START Data shown
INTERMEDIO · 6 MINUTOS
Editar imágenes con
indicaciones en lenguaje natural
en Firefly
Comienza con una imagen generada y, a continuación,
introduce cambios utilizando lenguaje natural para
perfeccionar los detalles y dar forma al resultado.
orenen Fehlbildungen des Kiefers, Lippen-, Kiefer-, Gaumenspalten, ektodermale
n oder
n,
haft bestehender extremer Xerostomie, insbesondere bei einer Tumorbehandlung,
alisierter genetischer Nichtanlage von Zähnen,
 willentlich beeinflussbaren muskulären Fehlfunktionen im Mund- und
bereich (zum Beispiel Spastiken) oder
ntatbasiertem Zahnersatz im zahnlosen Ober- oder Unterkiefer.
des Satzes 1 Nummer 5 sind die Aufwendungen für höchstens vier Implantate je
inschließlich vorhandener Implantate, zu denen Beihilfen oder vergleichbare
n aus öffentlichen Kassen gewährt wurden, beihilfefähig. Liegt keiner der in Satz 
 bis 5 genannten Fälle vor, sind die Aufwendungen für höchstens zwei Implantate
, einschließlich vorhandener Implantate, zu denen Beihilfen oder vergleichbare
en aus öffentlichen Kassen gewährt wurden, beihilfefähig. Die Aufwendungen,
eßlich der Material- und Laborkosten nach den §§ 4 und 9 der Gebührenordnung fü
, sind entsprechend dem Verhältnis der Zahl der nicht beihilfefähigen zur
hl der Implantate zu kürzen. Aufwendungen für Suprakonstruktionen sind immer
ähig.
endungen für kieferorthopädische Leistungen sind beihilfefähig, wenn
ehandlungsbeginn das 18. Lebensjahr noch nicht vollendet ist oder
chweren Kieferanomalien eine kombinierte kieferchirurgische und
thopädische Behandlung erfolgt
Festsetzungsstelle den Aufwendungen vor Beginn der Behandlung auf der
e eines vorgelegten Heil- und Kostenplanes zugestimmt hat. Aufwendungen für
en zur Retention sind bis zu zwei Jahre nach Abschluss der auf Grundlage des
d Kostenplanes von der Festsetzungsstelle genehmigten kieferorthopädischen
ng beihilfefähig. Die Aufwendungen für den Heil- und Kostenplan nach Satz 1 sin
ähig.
END Data shown
All lines from the one with "ng beihilfefähig. Die" through the end of the records need to be copied exactly, and no other lines.

Exercise answer >>
ng beihilfefähig. Die Aufwendungen für den Heil- und Kostenplan nach Satz 1 sin
ähig.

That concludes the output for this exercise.